No one would blame Wilson if he made himself invisible. "I think the first thing he's got to do is heal," says celebrity publicist Howard Bragman. But his absence could well impact the movie's success. Wilson is the most serious example in a string of actors this year who have been sidelined from junkets for scandals—forcing studios to sell their movies without their stars. In July, Lindsay Lohan had to cancel all interviews for the dud thriller "I Know Who Killed Me" because she was charged with drunken driving and alleged cocaine possession. The film tanked in theaters; its box office take: $7.2 million. In May, Kim Basinger declined to do any press for the heist flick "Even Money" because of the hullabaloo surrounding a leaked phone message in which her ex-husband Alec Baldwin screams at their daughter, Ireland. The movie was one of the worst performers of the year, with only $64,458 in ticket sales.

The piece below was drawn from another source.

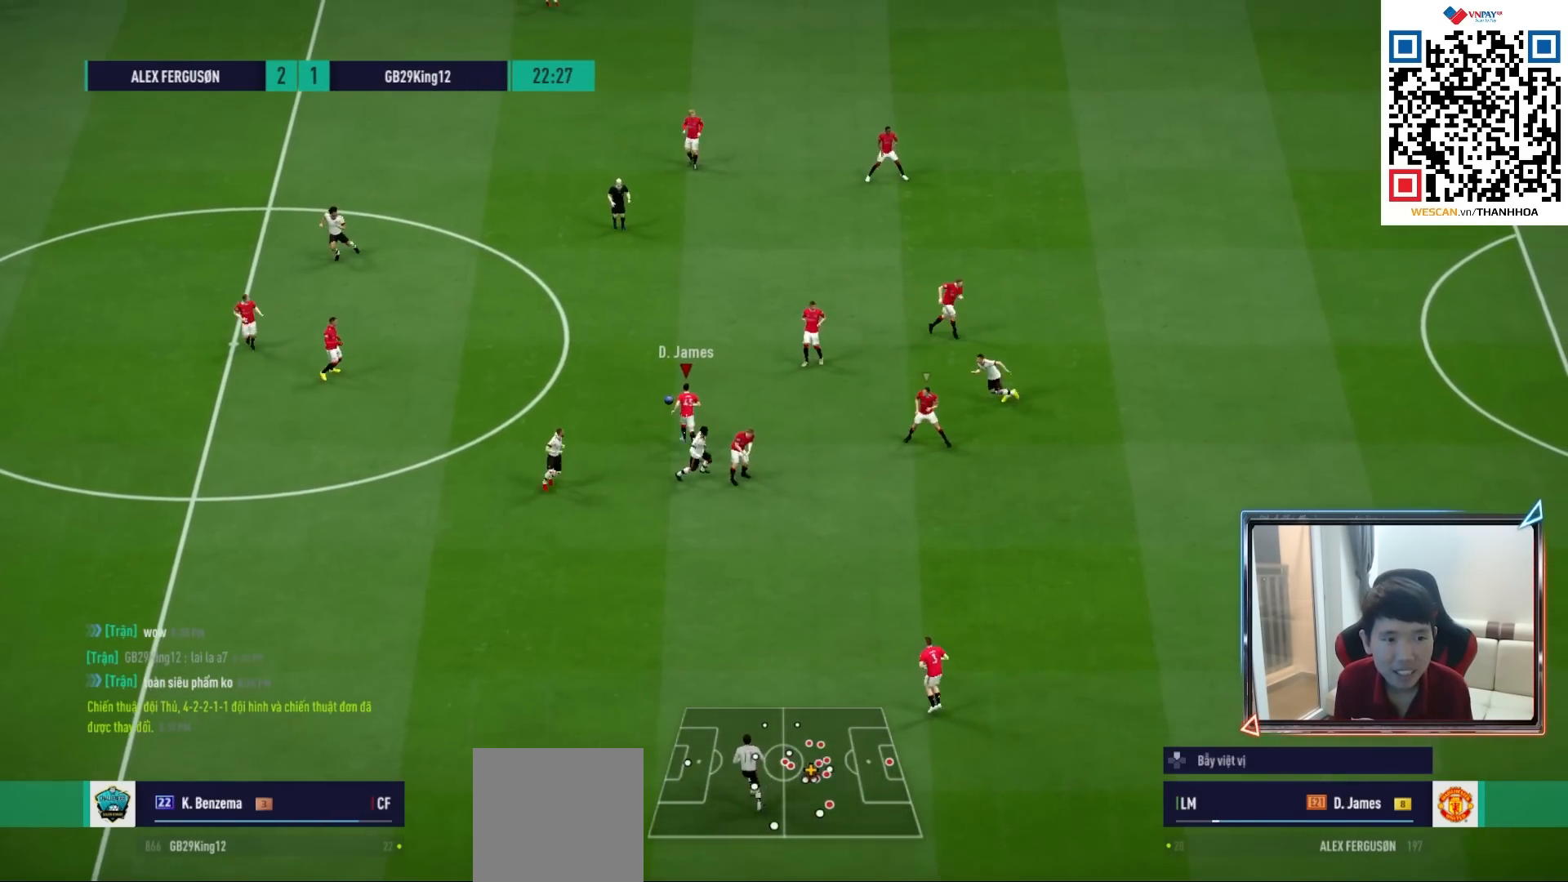
{"buttons": [], "left_stick": "left", "right_stick": "center", "events": [[100, "CROSS", "down"], [100, "left_stick", "left"], [233, "CROSS", "up"], [433, "R1", "up"]]}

Sometimes, though, some clever publicity maneuvering can help a movie's gross. "Mr. and Mrs. Smith" took home $186 million in 2005, personal bests for both its stars, partly because people wanted to see what kind of chemistry Brad Pitt and Angelina Jolie had together. Ditto for "The Break Up," Vince Vaughn and Jennifer Aniston's movie ($119 million). More recently, this summer "The Waitress," starring Keri Russell, became one of the breakout independent films of the year, helped because so many journalists wrote stories about the tragic murder of its writer/director/costar, Adrienne Shelly. (It also helped that it was such a sweet, lovely film.) If Wilson wants to do an interview, Bragman suggests that he give one only to a high-profile TV outlet like the "Today" show. Wilson could then dismiss other journalists' questions by telling them he's already addressed the issue and wants to move on.